I have endless ideas and am always investigating options and choices and have been eager for the best ones to make it out into the world of Schnauzerfest when the time is right. As all the Trustees have multiple demands on their time and Schnauzerfest is entirely a volunteer run charity, we need to be realistic, and I need to be reasonable, as to how much any of us do and take on. It was all so well thought through and planned.
Then a pandemic struck!
With that, right across the world plans were thrown in the air. Even the world of Schnauzerfest in its bright orange bubble of positivity could not stay untouched. Months ago I knew the walks this year may not happen. During lockdown it was brought home to us all how walking with others could not be taken for granted. As a charity, the Trustees are legally obliged to always act in the best interests of the charity. As Schnauzerfest is a grant giving charity solely reliant on its own fundraising and donations, we knew sitting out this year was not an option. And anyway, we don’t want to do that. We know the scale of help needed by rescues is large and wish to be in a strong position to offer it when called upon.

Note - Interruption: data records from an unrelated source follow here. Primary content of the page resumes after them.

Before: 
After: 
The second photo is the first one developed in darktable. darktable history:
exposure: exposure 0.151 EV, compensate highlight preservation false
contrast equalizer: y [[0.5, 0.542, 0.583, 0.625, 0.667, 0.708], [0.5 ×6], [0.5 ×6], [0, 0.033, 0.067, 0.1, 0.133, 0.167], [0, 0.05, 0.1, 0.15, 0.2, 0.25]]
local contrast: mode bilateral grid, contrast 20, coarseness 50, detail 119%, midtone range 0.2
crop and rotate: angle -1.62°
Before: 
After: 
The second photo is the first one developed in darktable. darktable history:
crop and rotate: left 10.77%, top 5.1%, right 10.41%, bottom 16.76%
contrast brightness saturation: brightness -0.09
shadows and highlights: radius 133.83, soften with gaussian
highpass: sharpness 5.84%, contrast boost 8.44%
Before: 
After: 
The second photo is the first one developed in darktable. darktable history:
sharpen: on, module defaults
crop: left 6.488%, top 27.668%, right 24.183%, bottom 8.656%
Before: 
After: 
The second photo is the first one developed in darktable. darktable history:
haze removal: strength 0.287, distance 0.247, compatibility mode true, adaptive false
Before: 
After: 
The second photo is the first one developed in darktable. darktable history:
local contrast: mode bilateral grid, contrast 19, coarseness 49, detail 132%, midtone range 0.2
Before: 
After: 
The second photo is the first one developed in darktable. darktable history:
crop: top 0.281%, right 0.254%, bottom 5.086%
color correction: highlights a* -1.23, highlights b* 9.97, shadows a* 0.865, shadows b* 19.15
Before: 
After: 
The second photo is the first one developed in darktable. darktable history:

So we got on with Schnauzerfest doing what it’s best at – fundraising. In the last few months we’ve come up with fundraisers that work. We’ve had to immediately bring to the boil a few of the ideas which have been simmering in the background. Thankfully, and with deep gratitude to every Schnauzerfest supporter and donor, the charity is building a solid financial base. At the same time we’re ensuring Schnauzerfest Grants are going wherever, and whenever they are needed. We are changing dogs lives on a daily basis. We are educating people on puppy farming and animal welfare issues. We are doing what we set up to do. The pandemic is not dimming the orange glow, even if it has shifted the focus for a while.
We can’t know what the situation will be in the autumn and winter across the UK. But one thing we do know is that the virus is not going away. And neither is Schnauzerfest. We can’t fight the changes we’re forced into, but we can adapt. We have a cunning alternative to our autumn walks in the making. It’s not a minor undertaking for a small charity to ditch the biggest fundraiser of the year and come up with an original alternative. But we know that what we will soon be in a position to launch will be, in the true spirit of Schnauzerfest, something for everyone and will have toes and paws twitching to take part in.
None of it would be possible without a great community of donors, supporters and volunteers. Some of whom these last few weeks, and now, are devoting at least as many hours, or even more to Schnauzerfest than to their paid jobs. Schnauzerfest really does have the best supporters, and for that I am eternally grateful.